Consignes à suivre —
#1 Dans l'extrait sur le cycle du carbone, quel autre nom est proposé pour le biochar ?
#2 Recopiez le passage de l'extrait sur le cycle du carbone allant de « Il existe d’autres » jusqu'à « explications s’en viennent. ».

Extrait —

____

Cycle du carbone (Wikipedia)

Cycle du carbone (Wikipedia)

Le carbone circule dans notre système planétaire par plusieurs interactions extrêmement complexes et complètes, dont chacune d’entre elles a fait connaître à plusieurs étudiants au doctorat des nuits blanches interminables. Ça ne date pas de l’époque de notre inquiétude par rapport aux gaz à effet de serre, mais c’est certain que depuis les années 1990, on entend plus souvent parler du dioxyde de carbone (le fameux CO2) dans l’atmosphère.

En vérité, le carbone, un des atomes composant le CO2, est présent partout. C’est la base de la structure de la matière vivante sur Terre, des hydrocarbures (d’où la raison pour laquelle quand on en brûle, il s’échappe du dioxyde de carbone), etc. Par contre, il existe quatre principaux systèmes de succion du CO2: la biosphère (le vivant), l’hydrosphère (l’eau), l’atmosphère (ça, on le sait) et finalement, la géosphère: le sol et ses composantes, dont les hydrocarbures que l’on extrait. C’est la principale source vers laquelle on pourrait, à long terme, stocker du dioxyde de carbone, à mon avis. EnCana a déjà lancé un projet pilote qui injecte le CO2 dans le sol, pour en retour pouvoir extraire du pétrole plus facilement dans le sol. C’est un système très basique; l’IEA (International Energy Agency) estime qu’il coûterait 100$/t d’envoyer une tonne de dioxyde de carbone dans l’atmosphère pour la transférer dans le sol. En plus de cela, une telle technique ne reçoit même pas l’appui de groupes environnementaux, comme Greenpeace. Le fait que cette séquestration de carbone serve à pomper plus de combustibles qui vont émettre plus de carbone joue un peu contre EnCana (une compagnie de gaz naturel).

Le biochar

Il existe d’autres méthodes plus efficaces et moins coûteuses de séquestrer le carbone atmosphérique dans le sol. L’une de ces techniques date d’environ 7,000 ans, malgré qu’à l’époque, elle avait une toute autre utilité: l’utilisation du « biochar ». Le terme s’emploie aussi en anglais, mais il est aussi proposé de l’appeler « charbon vert ». Le biochar est le résidu solide issu de la combustion partielle de la matière organique lors de la pyrolise. Je vous ai perdu? Attendez, les explications s’en viennent.

____

Entrées extraites —
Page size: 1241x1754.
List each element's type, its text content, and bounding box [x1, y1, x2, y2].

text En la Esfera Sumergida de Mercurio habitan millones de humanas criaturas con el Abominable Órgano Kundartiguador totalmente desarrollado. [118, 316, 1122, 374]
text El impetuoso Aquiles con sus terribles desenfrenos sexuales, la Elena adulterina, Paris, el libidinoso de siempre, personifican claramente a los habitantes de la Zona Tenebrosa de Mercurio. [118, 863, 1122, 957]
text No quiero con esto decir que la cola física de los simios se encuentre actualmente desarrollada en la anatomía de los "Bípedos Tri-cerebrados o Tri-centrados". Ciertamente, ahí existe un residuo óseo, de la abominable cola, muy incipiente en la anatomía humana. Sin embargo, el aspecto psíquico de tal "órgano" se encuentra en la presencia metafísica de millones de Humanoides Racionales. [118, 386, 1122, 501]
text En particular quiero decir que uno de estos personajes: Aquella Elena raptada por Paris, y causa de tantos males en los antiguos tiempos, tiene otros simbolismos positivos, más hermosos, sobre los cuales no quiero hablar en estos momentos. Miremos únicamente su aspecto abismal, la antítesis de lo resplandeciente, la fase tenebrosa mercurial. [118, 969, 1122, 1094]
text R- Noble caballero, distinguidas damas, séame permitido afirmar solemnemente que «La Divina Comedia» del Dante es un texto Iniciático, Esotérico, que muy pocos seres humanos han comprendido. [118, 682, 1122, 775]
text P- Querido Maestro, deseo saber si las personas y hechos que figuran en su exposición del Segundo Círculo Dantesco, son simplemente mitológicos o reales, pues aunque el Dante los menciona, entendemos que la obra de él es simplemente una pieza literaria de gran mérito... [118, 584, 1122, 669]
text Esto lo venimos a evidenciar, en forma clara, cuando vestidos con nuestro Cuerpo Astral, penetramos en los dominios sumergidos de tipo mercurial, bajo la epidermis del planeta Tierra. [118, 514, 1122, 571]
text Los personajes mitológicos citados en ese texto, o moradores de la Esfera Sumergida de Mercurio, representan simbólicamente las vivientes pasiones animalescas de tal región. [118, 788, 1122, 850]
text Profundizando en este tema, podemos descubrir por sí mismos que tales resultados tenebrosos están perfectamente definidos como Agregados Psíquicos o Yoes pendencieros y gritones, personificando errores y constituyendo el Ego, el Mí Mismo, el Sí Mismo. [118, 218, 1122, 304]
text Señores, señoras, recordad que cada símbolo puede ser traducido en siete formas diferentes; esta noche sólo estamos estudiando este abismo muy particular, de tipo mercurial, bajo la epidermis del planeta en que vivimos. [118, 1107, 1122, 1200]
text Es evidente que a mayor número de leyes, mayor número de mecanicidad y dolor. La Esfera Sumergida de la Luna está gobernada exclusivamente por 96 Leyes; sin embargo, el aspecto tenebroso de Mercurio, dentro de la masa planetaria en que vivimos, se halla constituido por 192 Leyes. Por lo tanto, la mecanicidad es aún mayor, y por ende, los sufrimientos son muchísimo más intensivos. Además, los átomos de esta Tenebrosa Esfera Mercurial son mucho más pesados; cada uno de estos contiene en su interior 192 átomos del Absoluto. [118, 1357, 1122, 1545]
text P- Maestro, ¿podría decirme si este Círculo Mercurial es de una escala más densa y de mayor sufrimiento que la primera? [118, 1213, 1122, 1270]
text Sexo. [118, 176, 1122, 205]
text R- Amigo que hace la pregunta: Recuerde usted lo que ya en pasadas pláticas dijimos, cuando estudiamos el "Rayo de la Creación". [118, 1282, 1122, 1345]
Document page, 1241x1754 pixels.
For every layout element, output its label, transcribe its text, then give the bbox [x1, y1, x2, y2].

____

Réponses attendues —
#1 Charbon vert.

#2
Il existe d’autres méthodes plus efficaces et moins coûteuses de séquestrer le carbone atmosphérique dans le sol. L’une de ces techniques date d’environ 7,000 ans, malgré qu’à l’époque, elle avait une toute autre utilité: l’utilisation du « biochar ». Le terme s’emploie aussi en anglais, mais il est aussi proposé de l’appeler « charbon vert ». Le biochar est le résidu solide issu de la combustion partielle de la matière organique lors de la pyrolise. Je vous ai perdu? Attendez, les explications s’en viennent.